### PROBLEM DESCRIPTION
Of the lines below, copy those that hold the word "MainWindow".

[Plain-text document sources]
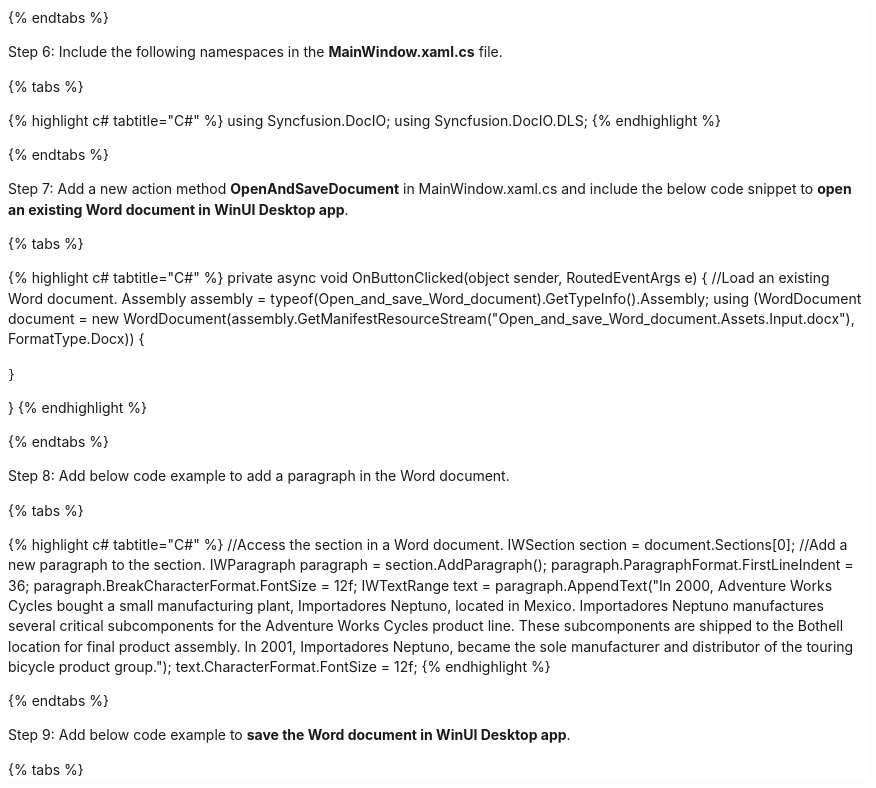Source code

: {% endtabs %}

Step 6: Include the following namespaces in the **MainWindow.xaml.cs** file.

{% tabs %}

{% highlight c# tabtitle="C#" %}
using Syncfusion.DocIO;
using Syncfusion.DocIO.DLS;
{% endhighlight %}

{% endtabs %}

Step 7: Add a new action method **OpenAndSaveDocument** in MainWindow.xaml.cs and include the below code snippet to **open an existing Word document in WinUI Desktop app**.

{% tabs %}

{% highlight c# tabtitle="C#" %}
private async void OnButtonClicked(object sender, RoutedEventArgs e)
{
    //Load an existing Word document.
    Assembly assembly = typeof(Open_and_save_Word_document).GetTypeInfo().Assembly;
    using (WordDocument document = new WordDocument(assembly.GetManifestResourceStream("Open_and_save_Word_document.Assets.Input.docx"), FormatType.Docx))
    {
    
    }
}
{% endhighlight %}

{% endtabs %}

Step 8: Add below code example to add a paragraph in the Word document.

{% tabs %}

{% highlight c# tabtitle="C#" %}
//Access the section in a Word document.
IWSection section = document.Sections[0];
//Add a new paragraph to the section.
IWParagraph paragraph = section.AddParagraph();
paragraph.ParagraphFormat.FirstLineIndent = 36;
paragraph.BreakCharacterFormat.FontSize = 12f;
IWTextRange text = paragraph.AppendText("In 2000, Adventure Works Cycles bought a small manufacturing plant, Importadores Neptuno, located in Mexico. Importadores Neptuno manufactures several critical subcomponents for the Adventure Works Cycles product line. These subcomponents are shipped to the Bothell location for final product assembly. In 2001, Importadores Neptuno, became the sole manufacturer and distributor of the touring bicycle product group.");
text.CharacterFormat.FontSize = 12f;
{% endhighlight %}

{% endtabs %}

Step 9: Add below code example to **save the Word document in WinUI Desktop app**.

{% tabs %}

### YOUR SOLUTION
Step 6: Include the following namespaces in the **MainWindow.xaml.cs** file.
Step 7: Add a new action method **OpenAndSaveDocument** in MainWindow.xaml.cs and include the below code snippet to **open an existing Word document in WinUI Desktop app**.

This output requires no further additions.